_ACTIVITIES_
**1.** In the passage on support vector classifiers, what is the margin called that permits some violations by the training data?
**2.** List every advantage that the passage on support vector classifiers attributes to them over the maximal margin classifier.
**3.** Extend the passage on support vector classifiers, starting after its final sentence.
Start of PAGE TEXT
We can't always perfectly separate the data with a $p − 1$ dimensional hyperplane. To overcome this problem we could either:
SVC's are a generalisation and extension of the maximal margin classifier so it can be applied to a broader range of cases1.
In practice they are more robust to individual observations and better classify most training observations than the Maximal Margin Classifier. This is because they take the approach it is better to missclassify some training examples in order to do a better job classifying the rest.
This is called a soft margin as it allows some violations by the training data by a small subset of training observation, not only on the wrong side of the margin, but wrong side of the hyperplane.
End of PAGE TEXT
Start of DATA FOR REVIEW
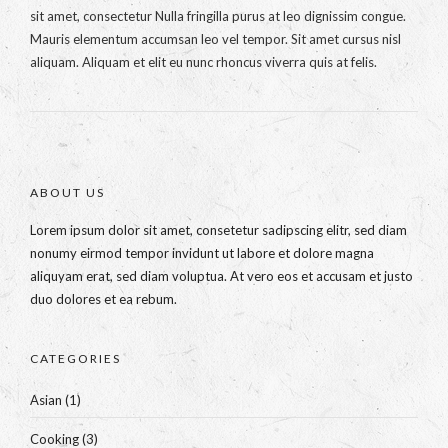
sit amet, consectetur Nulla fringilla purus at leo dignissim congue.
Mauris elementum accumsan leo vel tempor. Sit amet cursus nisl
aliquam. Aliquam et elit eu nunc rhoncus viverra quis at felis.
ABOUT US
Lorem ipsum dolor sit amet, consetetur sadipscing elitr, sed diam
nonumy eirmod tempor invidunt ut labore et dolore magna
aliquyam erat, sed diam voluptua. At vero eos et accusam et justo
duo dolores et ea rebum.
CATEGORIES
Asian
(1)
Cooking
(3)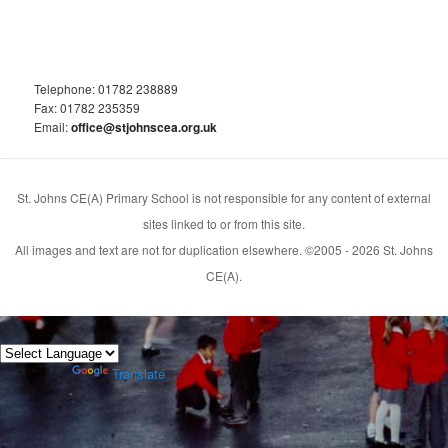
Telephone: 01782 238889
Fax: 01782 235359
Email:
office@stjohnscea.org.uk
St. Johns CE(A) Primary School is not responsible for any content of external
sites linked to or from this site.
All images and text are not for duplication elsewhere. ©2005 - 2026 St. Johns
CE(A).
Powered by
Translate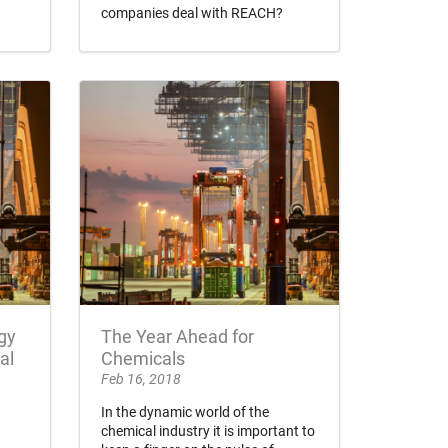
companies deal with REACH?
gy
The Year Ahead for
al
Chemicals
Feb 16, 2018
In the dynamic world of the
chemical industry it is important to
End of DATA FOR REVIEW
_ANSWERS TO THIS EXERCISE_
**1.** It is called a soft margin.

**2.**
- They can be applied to a broader range of cases.
- They are more robust to individual observations.
- They better classify most training observations.

**3.**
We want to relax the following constraints when necessary:
$$ \mathbf{w}^{\mathrm T}\mathbf{x}_i + b \geq 1 \text{ for } y_i = 1, \\ \mathbf{w}^{\mathrm T}\mathbf{x}_i + b \leq -1 \text{ for } y_i = -1 $$This can be done by introducing positive slack variables $\xi_i, i = 1, \ldots, n$ in the constraints5,6,10:
$$ \mathbf{w}^{\mathrm T}\mathbf{x}_i + b \geq 1 - \xi_i \quad \text{if} \ y_i = 1, \\ \mathbf{w}^{\mathrm T}\mathbf{x}_i + b \leq -1 + \xi_i \quad \text{if} \ y_i = -1, \\ \xi_i \geq 0 \quad \forall_i. $$To ensure there is a penelty, $C$, for relaxing the constraint, we can change our objective function to be minimised from $\frac{1}{2}||\mathbf{w}||^2$ to,
$$ \begin{align} {\text{minimise} \atop \mathbf{w}, b, \xi } & \quad \frac{1}{2}||\mathbf{w}||^2+C\sum\limits_{i=1}^n\xi_i \\ \text{subject to} & \quad y_i(\mathbf{w}^{\mathrm T}\mathbf{x}_i+b) \geq 1-\xi_i, \quad \xi_i \geq 0, \quad \forall_i. \end{align} $$$C$ is a tuning parameter that controls the bias-variance trade-off1.
The strength of the regularization is inversely proportional to $C$, meaning a large $C$ has a higher penelty.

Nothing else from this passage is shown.